- Perguntas -
- 1) Troque "japonês" por "adversário" e reescreva a entrevista com Paulão Filho de "Você conhece o" até "Paulada nessa volta?", inclusive.
- 2) Segundo a entrevista com Paulão Filho, em que data ele volta ao octagon?

- Trecho fornecido -
────────────────────

Após duas lutas em menos de um mês, Paulão Filho voltou a se apresentar abaixo do esperado, mas o período afastado o fez rever as coisas erradas e tirar as lições para o retorno. E a volta ao octagon já tem data marcada: 12 de dezembro, contra Tatsuhiko Nishizaka, no Bitetti Combat 5. Em entrevista à TATAME, Paulão falou sobre a expectativa para o recomeço, as vaias sofridas na sua última luta, a recuperação e muito mais.

 

Como estão os treinamentos, você está no ritmo?

 

Estou voltando firme agora. Tive mais uma crise de depressão, enfim... Não estou me justificando, são coisas que acontecem na vida e a gente tem que passar por isso. Existem coisas piores, pelo menos não é um câncer, uma AIDS, então dá para a gente resolver.

 

Você conhece o japonês que irá enfrentar no Bitetti Combat?

 

Não conheço, nunca ouvi falar, mas não desrespeito, tem uma turma nova chegando arrebentando e eu vou lutar para valer. Vai ser uma categoria melhor para mim, vou lutar até 88kg. É um peso bom, porque vou ficar veloz e não vou perder a minha força. Tomara que Deus me abençoe e eu possa ganhar bem essa luta para pegar o ritmo e ano que vem poder estourar novamente.

 

O que a galera pode esperar do Paulada nessa volta?

────────────────────

- Dados extraídos -
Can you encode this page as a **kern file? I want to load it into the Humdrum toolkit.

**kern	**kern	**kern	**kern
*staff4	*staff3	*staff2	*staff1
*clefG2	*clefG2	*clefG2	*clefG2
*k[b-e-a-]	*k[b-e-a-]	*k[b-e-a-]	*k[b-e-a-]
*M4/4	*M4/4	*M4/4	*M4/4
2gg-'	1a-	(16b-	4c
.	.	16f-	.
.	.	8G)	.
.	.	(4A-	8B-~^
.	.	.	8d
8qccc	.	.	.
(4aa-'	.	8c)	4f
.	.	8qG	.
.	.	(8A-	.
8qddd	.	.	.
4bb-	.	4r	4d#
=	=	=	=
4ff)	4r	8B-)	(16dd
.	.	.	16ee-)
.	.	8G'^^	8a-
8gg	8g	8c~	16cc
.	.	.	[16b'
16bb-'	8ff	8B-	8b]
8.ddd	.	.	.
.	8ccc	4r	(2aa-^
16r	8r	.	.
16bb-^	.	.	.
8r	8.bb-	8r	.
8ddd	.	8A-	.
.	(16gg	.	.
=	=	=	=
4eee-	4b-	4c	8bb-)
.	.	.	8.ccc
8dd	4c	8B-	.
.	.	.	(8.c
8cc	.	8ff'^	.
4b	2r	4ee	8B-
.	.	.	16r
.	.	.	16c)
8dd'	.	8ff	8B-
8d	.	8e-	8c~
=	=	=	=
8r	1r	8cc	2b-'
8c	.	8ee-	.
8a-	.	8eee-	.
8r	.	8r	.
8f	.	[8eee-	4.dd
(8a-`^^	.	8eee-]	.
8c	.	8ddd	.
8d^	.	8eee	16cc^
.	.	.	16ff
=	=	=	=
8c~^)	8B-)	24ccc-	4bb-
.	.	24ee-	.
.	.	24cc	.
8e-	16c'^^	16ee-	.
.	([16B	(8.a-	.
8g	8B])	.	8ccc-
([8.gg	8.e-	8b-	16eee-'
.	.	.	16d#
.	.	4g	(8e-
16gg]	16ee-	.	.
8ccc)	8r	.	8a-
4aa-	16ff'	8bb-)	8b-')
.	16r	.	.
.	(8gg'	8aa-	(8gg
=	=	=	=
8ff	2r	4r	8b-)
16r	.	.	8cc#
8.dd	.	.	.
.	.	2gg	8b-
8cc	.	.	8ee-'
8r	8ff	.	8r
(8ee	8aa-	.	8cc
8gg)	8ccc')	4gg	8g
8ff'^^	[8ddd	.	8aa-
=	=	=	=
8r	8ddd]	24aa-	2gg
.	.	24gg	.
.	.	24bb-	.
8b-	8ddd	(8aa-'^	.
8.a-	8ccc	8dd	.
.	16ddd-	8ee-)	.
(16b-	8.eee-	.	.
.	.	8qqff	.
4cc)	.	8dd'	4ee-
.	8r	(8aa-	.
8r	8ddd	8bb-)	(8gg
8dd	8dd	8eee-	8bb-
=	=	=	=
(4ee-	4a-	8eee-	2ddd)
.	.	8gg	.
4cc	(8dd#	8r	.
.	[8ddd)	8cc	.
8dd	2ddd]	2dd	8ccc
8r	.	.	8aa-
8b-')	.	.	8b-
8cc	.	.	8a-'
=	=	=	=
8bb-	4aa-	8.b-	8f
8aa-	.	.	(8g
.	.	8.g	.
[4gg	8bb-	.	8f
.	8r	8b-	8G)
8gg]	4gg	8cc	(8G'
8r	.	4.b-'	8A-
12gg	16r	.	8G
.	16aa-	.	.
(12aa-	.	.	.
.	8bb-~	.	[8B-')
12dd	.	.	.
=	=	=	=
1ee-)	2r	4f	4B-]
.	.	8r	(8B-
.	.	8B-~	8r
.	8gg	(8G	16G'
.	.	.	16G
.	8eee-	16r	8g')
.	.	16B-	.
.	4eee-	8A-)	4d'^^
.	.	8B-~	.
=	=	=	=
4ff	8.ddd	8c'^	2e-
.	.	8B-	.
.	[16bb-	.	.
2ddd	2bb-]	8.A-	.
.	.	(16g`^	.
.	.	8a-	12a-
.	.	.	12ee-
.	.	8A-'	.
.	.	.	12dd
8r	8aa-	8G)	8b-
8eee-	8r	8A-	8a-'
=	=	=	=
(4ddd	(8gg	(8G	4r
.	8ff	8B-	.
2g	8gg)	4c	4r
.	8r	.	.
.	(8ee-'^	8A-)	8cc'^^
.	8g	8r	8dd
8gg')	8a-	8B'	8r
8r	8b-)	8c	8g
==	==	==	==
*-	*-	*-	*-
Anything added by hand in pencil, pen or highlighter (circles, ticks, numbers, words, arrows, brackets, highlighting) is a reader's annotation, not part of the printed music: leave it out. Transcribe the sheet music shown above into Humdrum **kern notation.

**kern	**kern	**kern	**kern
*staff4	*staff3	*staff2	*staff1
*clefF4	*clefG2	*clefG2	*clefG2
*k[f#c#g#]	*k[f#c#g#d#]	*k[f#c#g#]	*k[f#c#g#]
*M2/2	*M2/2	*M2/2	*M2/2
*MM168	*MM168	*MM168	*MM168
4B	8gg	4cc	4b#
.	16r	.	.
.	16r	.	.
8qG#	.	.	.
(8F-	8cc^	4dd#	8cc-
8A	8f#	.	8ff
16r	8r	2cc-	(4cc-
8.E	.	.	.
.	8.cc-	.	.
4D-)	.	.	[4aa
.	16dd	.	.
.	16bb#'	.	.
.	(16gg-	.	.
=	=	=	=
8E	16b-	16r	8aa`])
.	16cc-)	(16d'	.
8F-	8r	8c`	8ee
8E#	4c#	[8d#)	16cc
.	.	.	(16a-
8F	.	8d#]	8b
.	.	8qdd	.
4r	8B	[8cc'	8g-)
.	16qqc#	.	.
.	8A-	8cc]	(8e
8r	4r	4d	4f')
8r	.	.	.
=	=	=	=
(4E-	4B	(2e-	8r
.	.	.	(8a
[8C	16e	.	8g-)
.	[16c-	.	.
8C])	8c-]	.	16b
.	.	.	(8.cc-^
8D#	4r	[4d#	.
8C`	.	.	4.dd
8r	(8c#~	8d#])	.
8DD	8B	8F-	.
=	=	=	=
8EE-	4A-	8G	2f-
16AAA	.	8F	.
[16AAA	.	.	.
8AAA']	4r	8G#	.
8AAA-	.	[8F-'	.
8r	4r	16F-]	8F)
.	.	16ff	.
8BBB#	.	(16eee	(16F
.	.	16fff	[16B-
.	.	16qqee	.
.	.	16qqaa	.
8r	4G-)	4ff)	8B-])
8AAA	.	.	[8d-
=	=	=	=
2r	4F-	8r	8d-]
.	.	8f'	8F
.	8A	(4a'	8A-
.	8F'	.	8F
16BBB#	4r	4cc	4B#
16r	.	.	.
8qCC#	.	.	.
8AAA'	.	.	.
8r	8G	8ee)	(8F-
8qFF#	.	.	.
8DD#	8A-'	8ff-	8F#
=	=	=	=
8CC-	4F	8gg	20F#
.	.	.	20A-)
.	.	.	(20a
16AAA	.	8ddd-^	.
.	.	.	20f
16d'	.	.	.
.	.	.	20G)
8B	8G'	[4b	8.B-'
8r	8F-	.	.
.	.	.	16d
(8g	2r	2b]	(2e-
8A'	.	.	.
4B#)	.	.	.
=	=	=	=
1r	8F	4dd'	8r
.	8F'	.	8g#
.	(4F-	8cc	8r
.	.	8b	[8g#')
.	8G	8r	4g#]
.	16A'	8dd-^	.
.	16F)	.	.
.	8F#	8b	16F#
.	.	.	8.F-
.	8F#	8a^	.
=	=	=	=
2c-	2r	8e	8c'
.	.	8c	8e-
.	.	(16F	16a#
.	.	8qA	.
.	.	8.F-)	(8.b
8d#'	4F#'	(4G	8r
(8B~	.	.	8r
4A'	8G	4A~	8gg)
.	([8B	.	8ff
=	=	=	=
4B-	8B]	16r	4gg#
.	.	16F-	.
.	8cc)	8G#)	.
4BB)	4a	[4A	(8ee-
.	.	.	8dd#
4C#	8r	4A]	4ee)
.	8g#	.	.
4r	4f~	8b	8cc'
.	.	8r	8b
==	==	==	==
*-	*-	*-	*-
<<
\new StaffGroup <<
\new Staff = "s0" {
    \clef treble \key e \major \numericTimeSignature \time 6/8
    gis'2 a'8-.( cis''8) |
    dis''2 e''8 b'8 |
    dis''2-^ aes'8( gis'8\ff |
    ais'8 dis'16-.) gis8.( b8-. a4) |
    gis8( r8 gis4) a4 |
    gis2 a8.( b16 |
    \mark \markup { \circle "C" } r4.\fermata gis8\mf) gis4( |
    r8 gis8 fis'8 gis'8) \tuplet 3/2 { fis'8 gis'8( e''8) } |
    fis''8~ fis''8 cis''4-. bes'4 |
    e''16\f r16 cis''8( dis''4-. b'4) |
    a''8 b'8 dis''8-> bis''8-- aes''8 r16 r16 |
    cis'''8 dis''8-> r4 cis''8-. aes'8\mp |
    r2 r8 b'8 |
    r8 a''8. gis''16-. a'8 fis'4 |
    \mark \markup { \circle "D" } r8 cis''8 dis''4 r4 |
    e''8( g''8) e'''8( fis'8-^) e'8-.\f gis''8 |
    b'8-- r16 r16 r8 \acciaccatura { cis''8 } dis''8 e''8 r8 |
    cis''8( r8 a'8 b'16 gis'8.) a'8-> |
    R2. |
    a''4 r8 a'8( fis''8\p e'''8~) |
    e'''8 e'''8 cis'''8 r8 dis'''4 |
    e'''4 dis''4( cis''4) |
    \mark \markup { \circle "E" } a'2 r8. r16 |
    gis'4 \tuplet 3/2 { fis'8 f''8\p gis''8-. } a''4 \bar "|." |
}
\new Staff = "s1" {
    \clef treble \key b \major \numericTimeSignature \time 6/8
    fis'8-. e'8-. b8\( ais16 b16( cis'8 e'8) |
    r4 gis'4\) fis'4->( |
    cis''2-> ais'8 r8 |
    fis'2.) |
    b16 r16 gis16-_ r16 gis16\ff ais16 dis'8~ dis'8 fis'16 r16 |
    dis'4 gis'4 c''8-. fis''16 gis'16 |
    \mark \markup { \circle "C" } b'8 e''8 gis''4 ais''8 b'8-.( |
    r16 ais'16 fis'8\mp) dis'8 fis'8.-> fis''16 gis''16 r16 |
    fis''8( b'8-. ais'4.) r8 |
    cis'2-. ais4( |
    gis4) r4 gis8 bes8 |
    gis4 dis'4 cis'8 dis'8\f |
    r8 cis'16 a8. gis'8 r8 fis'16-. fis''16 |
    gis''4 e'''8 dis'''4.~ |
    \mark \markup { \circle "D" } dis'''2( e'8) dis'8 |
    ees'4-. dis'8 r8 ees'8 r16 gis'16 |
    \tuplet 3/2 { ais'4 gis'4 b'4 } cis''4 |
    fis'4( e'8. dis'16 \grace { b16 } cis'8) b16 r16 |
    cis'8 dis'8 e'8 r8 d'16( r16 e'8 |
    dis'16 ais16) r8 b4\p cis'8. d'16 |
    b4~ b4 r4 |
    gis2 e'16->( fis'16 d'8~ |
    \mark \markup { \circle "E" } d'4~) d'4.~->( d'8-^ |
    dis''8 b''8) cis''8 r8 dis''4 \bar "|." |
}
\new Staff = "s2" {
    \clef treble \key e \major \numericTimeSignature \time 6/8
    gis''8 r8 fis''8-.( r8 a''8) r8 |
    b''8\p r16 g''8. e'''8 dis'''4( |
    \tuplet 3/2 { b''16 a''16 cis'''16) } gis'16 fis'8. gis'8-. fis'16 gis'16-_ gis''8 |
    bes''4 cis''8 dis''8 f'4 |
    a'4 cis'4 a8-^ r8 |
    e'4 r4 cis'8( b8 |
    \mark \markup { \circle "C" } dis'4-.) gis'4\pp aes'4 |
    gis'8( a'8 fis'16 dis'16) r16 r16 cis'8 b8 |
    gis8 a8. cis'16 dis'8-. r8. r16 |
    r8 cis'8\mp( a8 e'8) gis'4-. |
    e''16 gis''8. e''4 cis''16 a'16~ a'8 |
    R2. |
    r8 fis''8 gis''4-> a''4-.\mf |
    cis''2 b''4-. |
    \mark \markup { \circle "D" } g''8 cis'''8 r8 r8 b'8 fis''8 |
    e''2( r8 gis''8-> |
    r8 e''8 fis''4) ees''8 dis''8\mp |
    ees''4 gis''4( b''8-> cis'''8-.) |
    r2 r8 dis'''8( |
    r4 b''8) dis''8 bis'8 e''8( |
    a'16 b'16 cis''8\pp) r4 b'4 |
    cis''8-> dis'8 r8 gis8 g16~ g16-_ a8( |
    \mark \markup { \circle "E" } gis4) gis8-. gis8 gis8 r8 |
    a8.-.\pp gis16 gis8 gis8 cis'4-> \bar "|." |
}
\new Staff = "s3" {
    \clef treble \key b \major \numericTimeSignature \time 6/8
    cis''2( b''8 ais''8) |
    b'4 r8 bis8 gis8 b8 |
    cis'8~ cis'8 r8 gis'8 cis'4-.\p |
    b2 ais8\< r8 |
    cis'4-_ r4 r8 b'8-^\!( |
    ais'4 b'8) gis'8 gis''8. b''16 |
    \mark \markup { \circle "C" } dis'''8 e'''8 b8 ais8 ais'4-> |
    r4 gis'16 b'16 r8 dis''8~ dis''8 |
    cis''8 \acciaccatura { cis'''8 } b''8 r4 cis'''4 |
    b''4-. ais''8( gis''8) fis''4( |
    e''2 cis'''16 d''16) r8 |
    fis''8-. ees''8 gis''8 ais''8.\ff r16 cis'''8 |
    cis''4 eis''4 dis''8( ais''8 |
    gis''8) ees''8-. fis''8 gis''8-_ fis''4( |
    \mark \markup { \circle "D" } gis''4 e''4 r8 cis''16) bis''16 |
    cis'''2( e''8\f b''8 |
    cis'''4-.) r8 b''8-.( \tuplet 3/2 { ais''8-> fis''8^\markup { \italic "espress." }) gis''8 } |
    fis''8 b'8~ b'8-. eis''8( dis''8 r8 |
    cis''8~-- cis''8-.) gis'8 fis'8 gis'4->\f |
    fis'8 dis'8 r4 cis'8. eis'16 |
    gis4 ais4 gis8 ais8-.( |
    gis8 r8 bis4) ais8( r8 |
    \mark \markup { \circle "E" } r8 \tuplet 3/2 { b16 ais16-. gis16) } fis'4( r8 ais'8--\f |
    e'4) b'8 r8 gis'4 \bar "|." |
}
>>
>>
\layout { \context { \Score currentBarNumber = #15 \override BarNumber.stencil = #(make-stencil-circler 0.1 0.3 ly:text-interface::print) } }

────────────────────

- Respostas por tarefa -
- 1)
Você conhece o adversário que irá enfrentar no Bitetti Combat?

 

Não conheço, nunca ouvi falar, mas não desrespeito, tem uma turma nova chegando arrebentando e eu vou lutar para valer. Vai ser uma categoria melhor para mim, vou lutar até 88kg. É um peso bom, porque vou ficar veloz e não vou perder a minha força. Tomara que Deus me abençoe e eu possa ganhar bem essa luta para pegar o ritmo e ano que vem poder estourar novamente.

 

O que a galera pode esperar do Paulada nessa volta?

- 2) Em 12 de dezembro.